As designers, we understand that incorporating a neutral is important to creating a balance in a home. A home can't have color everywhere...it needs something to break it up. The neutral plays a part in making certain colors pop and also gives the eyes a place to rest. So when we walk into a home and are discussing colors with clients, we typically ask them, which neutral are you--grey or beige? This question is important for a number of reasons...for starters, you'd be surprised that many people have a serious preference. They either really like gray or they hate it and vice versa. But beyond that, the neutral that someone prefers can really dictate a lot about the rest of the colors that are incorporated. Greys are often times paired with cooler, brighter colors because many greys have a blue base which is on the cool spectrum. Whereas beiges are often times paired with warmer, muddier colors because many beiges have a yellow base which is on the warm spectrum.
All that to say, it's important to know your neutral! Maybe you're not sure and you're in the camp that sort of thinks you could go either way. And that isn't necessarily an impossibility. Some people do like both, but you always sort of lean towards one or the other. Consider these things--do you prefer oil rubbed bronze finishes and warmer wood tones? (you might be a beige person) or do you like the brushed nickel and chrome (you might be a grey person)? Is bright white too harsh for you (beige person)? Would you prefer a creamy off-white because it seems a little softer and more inviting (beige person)? What about counter tops and stone? Do you love calacatta marble and clean quartz surfaces (gray person)?
Once you've picked your neutral, you can really start developing a color story for your home that works best around that color. When we're doing a white kitchen in a home, we don't just pick any white, we pick a white that will look better on a warmer wall or a cooler wall...same for counter tops, back splash, floors. The wall color has to coordinate and there are just some materials that look better with warmer colors while other look better with cooler colors.

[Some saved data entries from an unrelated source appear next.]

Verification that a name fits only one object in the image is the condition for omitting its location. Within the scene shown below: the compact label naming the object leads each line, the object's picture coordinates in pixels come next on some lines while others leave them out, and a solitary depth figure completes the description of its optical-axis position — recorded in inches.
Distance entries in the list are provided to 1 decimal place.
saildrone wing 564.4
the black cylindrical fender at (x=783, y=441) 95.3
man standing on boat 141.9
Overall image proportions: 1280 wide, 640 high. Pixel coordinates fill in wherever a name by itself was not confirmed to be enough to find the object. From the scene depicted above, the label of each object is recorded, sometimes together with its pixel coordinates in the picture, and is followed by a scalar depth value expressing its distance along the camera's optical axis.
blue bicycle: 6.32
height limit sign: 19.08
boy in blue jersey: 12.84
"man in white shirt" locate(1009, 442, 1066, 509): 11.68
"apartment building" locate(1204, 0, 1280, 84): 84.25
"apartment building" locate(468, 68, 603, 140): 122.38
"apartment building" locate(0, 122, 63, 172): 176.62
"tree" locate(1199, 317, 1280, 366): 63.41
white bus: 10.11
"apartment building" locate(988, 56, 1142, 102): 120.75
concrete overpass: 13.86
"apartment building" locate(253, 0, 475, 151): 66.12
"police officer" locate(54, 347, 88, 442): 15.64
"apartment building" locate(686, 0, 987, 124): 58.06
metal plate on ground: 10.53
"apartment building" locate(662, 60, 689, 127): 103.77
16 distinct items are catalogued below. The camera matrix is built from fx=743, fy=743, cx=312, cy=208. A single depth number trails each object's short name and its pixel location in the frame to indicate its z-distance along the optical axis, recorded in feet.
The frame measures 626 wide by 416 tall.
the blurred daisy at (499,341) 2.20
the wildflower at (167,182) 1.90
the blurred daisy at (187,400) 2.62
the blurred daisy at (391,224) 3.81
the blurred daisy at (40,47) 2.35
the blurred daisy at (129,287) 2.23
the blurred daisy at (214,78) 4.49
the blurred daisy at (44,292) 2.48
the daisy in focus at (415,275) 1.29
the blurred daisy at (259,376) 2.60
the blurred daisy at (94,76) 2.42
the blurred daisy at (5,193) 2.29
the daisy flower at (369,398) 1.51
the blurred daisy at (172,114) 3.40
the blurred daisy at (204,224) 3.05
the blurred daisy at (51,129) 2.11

If you're a beige person, consider these things when planning your color store. For starters, beige needs something to contrast it. Something to pop. Unlike all white spaces that fall into the cooler category (with gray), an all beige space just looks blah. It might feel warm but it can look boring. You HAVE to bring in a darker element or even a lighter element to balance out the muddy undertones of a beige room. This can be a dark wood which would still keep the earthy element of a beige space while also balancing it. When selecting color, go for softer shades that aren't so clear. A bright blue or bright orange will feel disconnected in a beige room. Rather, a pale blue or green will balance the beige out nicely.
If you're a grey person but you still want some warmth, don't forget that you can bring in texture to add warmth. Maybe go a little darker in your grey selection and pair it with a warm wood. It will create the warmth and contrast that a grey rooms needs. When selecting colors that work well with grey, go with brighter, clearer colors. These colors have a similar value to the grey with more white in them than brown or yellow and will keep the flow of the space.
If you still feel unsure of whether or not you could decide between beige and grey and only use one throughout the house, think about your floors. What color are they? If your floors already have a lot of beige undertones, you might be stuck...but don't worry, there's good news! There are paint colors out there that mix the grey and beige to create a color that can sort of work with both. You still have to be careful with mixing the colors in furniture and fabrics but at least you have a compromise on your walls!